Weerstand: wat is dat?

Ons lichaam, en ook dat van ons paard, wordt de hele dag belaagd door allerlei ziekteverwekkers. Bacteriën, schimmels, virussen en parasieten zoals wormen en mijten 'wonen' met vele miljoenen samen in de omgeving van mens en dier. Toch worden we hier niet altijd ziek van. Onze afweer zorgt daarvoor. We spreken van een goede weerstand als de bescherming tegen ziekteverwekkers effectief blijkt. Maar waar bestaat die weerstand tegen ziekten nu eigenlijk uit?

 

Een deel van de weerstand is aangeboren, het zogenaamd niet-specifieke immuunsysteem. Huid en slijmvliezen zorgen ervoor dat ziekteverwekkers gewoon niet goed binnen kunnen dringen, letterlijk als een soort jas die het lichaam omgeeft en beschermd. Verder zitten er in de huid en de slijmvliezen ook enzymen die bijvoorbeeld bacteriën kunnen vernietigen.

 

Als een ziekteverwekker toch het lichaam binnenkomt, stuit hij allereerst op de witte bloedlichaampjes of leukocyten die de bacteriën en virussen uit proberen te schakelen. In het bloedplasma, de bloedvloeistof, zweven de rode bloedlichaampjes die verantwoordelijk zijn voor het transport van zuurstof, de bloedplaatjes die zorgen voor de stolling en de witte bloedlichaampjes die zorgen voor de weerstand. Het bloed bestaat voor het grootste deel uit vloeistof en rode bloedlichaampjes. Al deze cellen zijn natuurlijk microscopisch klein. In elke druppel paardenbloed zitten ongeveer 400.000.000 rode bloedlichaampjes en 500.000 witte bloedlichaampjes. De witte bloedlichaampjes kunnen van vorm veranderen en kunnen bacteriën en virusdeeltjes opnemen en kapot maken.
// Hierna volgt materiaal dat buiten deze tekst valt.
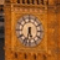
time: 5:32
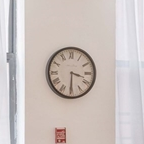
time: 3:30
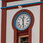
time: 12:28
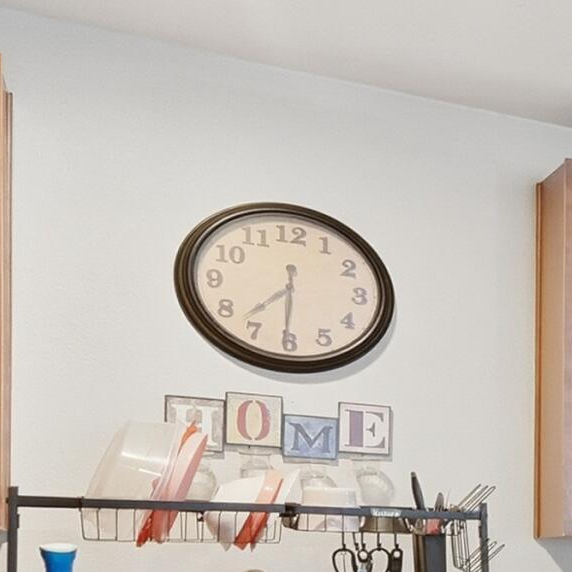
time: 7:30
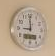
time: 8:59
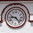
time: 9:23
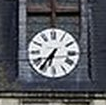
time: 6:36
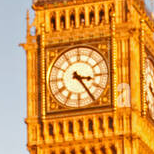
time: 3:24
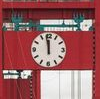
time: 11:58
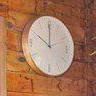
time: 10:00
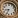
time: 8:33
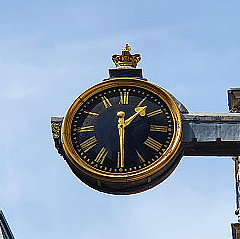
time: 1:29
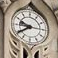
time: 9:39
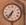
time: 6:36
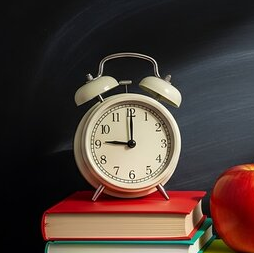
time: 9:00
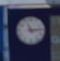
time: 11:14
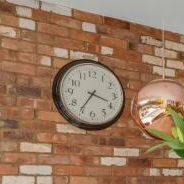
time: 3:35
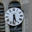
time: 5:31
Een ander onderdeel van het aangeboren afweer zijn de eiwitten die in de bloedvloeistof zitten en die ook ziekteverwekkers kunnen uitschakelen.

 

Naast de aangeboren weerstand ontwikkelt het lichaam ook afweer tegen specifieke ziekten en ziektekiemen. Maar het heeft hier wel tijd voor nodig. Deze weerstand kan niet gelijk reageren maar heeft ongeveer een week nodig om 'op gang te komen'. Er ontwikkelen zich witte bloedlichaampjes, lymfocyten, die stoffen produceren die specifiek een bepaalde ziekteverwekker kunnen elimineren. De stoffen die geproduceerd worden zijn eiwitten, we noemen ze 'antistoffen'. Elke soort antistoffen is gericht tegen een specifieke ziekteverwekker. Als een paard eenmaal een ziekte heeft gehad, zullen er altijd lymfocyten achterblijven die als het ware geprogrammeerd zijn om snel antistoffen tegen deze ziekte aan te maken, wanneer het virus of de bacteriën opnieuw het lichaam weten binnen te dringen. Er is al weerstaand opgebouwd tegen deze ziekte. Bij vaccinatie van een paard wordt deze vorm van bescherming kunstmatig gecreëerd. Na vaccinatie zijn er cellen paraat om bij een aanval met bijvoorbeeld het griepvirus gelijk te reageren met het produceren van antistoffen. Door de vaccinatie zijn ze als het ware al voorgeprogrammeerd, waardoor de afweer veel sneller kan reageren.

 

Een veulen heeft natuurlijk zijn aangeboren afweer. Maar het heeft nog geen kans gehad om zelf afweer op te bouwen. Gelukkig wordt het veulen beschermd door de antistoffen die hij krijgt van zijn moeder. Een deel van deze antistoffen kan dwars door de placenta of moederkoek worden opgenomen en gaat dus nog voor de geboorte over van moeder op kind. Maar afhankelijk van de bouw van de placenta, kunnen sommige antistoffen dat niet. Bijvoorbeeld doordat de moleculen van deze eiwitten hier te groot voor zijn. Deze antistoffen moeten dan later worden opgenomen. Dit gebeurt via de melk die de paardenmoeder de eerste dagen na de geboorte aan haar veulen geeft. Deze melk bevat veel antistoffen. De zogenaamde 'biest' is erg belangrijk voor de weerstand van het veulen. In de eerste 24 tot 48 uur kunnen de antilichamen uit de melk het maagdarmkanaal van het veulen nog passeren en worden opgenomen in het bloed. Hierdoor wordt het jonge diertje rechtstreeks voorzien van alle door zijn moeder voorgeprogrammeerde antistoffen en is het gelijk vanaf de eerste levensdagen beschermd. Naarmate het veulen ouder wordt, kan hij zijn eigen weerstand opbouwen.